Leila pointed her finger at him across the table.

“I’ll say you like mystery! If there was ever a human being who just had to have the facts, you’re it! I know because I’ve tried hiding milliners’ bills from you.”

“Well, I usually pay them,” Mills replied good-humoredly. “Now that you’ve spoken of bills, I’d like to ask you——”

“Don’t!” Leila ejaculated, placing her hands over her ears with simulated horror. “I know what you’re going to say. You’re going to ask why I bought that new squirrel coat. Well, winter’s coming and it’s to keep me from freezing to death.”

“Well, the house is well heated,” Mills replied dryly. “The answer is for you to spend a little time at home.”

Leila was a spoiled child and lived her own life with little paternal interference. After Mills had failed utterly to keep her in school, or rather to find any school in which she would stay, he had tried tutors with no better results. He had finally placed her for a year in New York with a woman who made a business of giving the finishing touches to the daughters of the provincial rich. There were no lessons to learn which these daughters didn’t want to learn, but Leila had heard operas and concerts to a point where she really knew something of music, and she had acquired a talent that greatly amused her father for talking convincingly of things she really knew nothing about. He found much less delight in her appalling habit of blurting out things better left unsaid, and presumably foreign to the minds of well-bred young women.

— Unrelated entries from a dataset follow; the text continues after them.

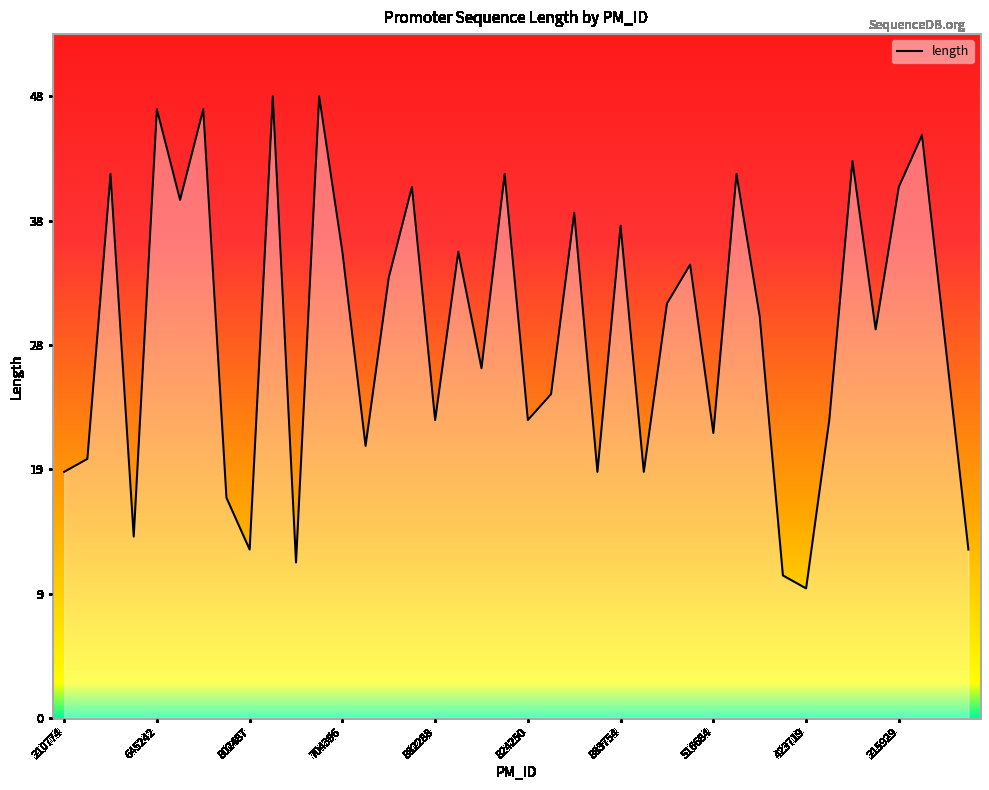

Reading left to right, what are all the values shown in this chart?

19	20	42	14	47	40	47	17	13	48	12	48	36	21	34	41	23	36	27	42	23	25	39	19	38	19	32	35	22	42	31	11	10	23	43	30	41	45	29	13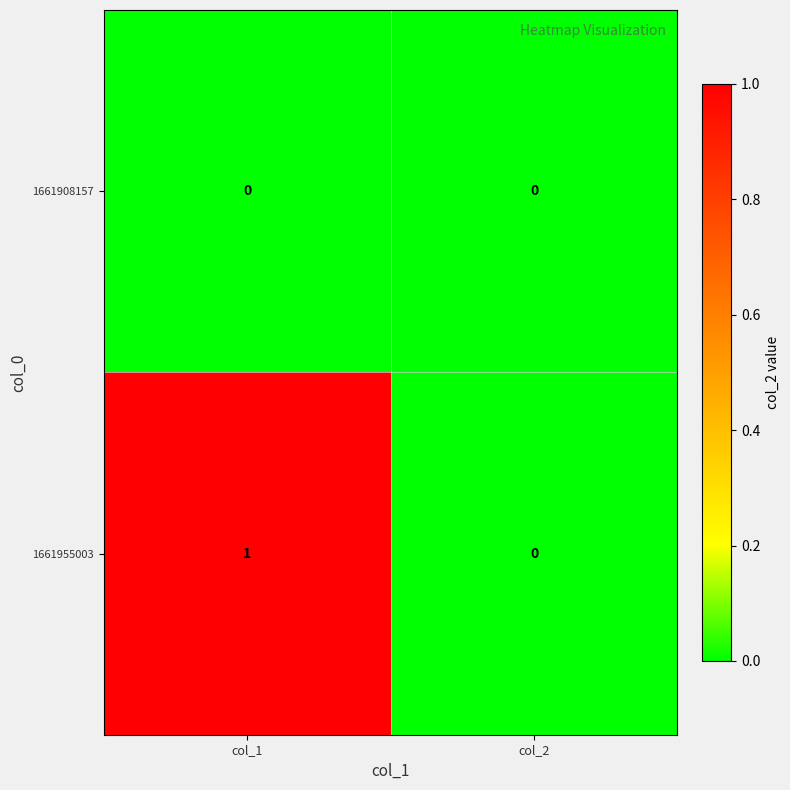

True or false: 1661955003 has a value of 1 at col_1.

True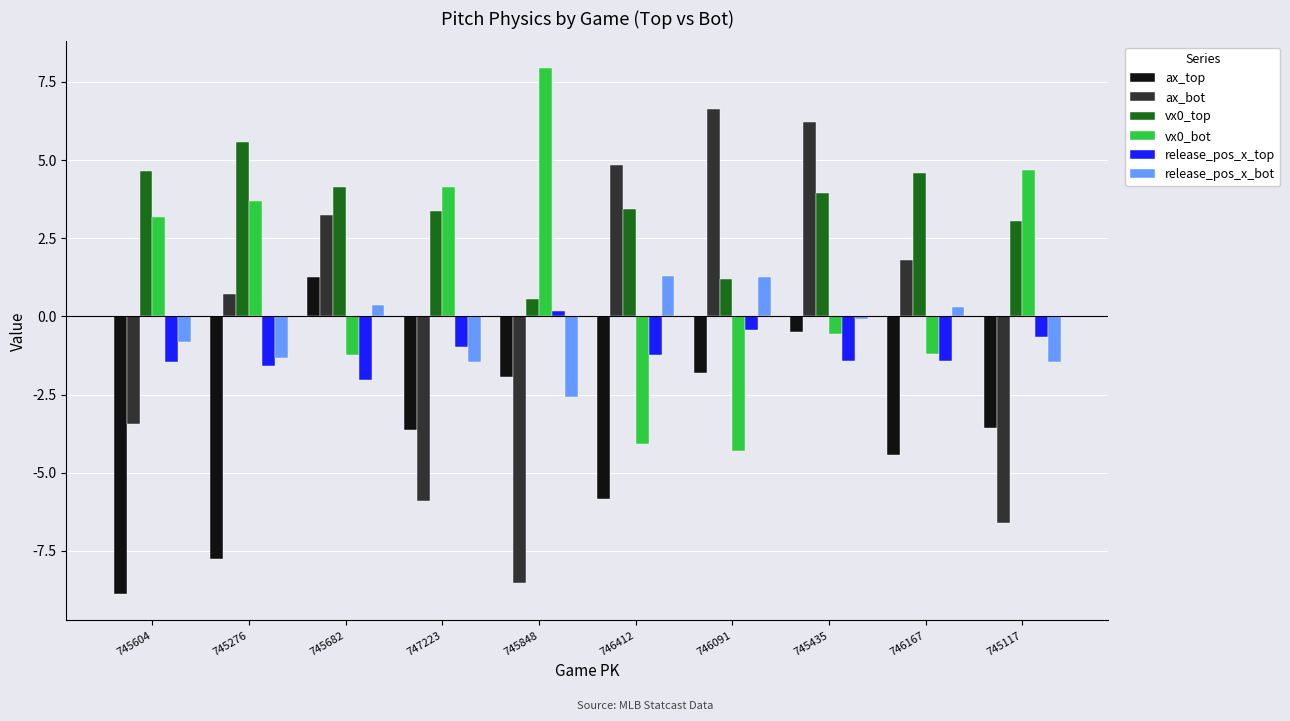

Read the release_pos_x_top value at 745117.

-0.7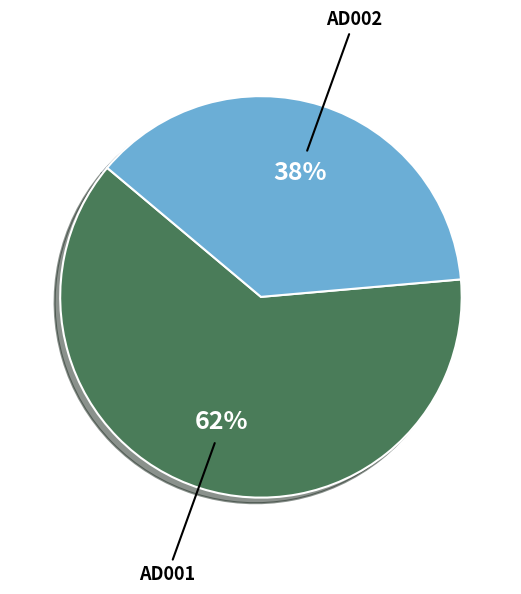

To the nearest percent, what percentage of the pie is AD001?

62%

Her features were a feminized version of her father’s; she was dark like him and with the same gray eyes; but here the resemblance ended. She was alert, restless, quick of speech and action. The strenuous life of her long days was expressing itself in little nervous twitchings of her hands and head. Her father, under his benignant gaze, was noting these things now.

“I hope you’re staying in tonight, Leila?” he said. “It seems to me you’re not sleeping enough.”

“Well, no, Dada. I was going to the Claytons’. I told Fred Thomas he might come for me at nine.”

“Thomas?” Mills questioned. “I don’t know that I’d choose him for an escort.”

“Oh, Freddy’s all right!” Leila replied easily. “He’s always asking me to go places with him, and I’d turned him down until I was ashamed to refuse any more.”

“I think,” said her father, “it might be as well to begin refusing again. What about him, Shep?”

“He’s a good sort, I think,” Shepherd replied after a hasty glance at his wife. “But of course——”

“Of course, he’s divorced,” interposed Constance, “and he hasn’t been here long. But people I know in Chicago say he was well liked there. What is it he has gone into, Shep?”

“He came here to open a branch of a lumber company—a large concern, I think,” Shepherd replied. “I believe he has been divorced, Father, if that’s what’s troubling you.”

“Oh, he told me all about the divorce!” interposed Leila imperturbably. “His wife got crazy about another man and—biff! Don’t worry, Dada; he isn’t dangerous.”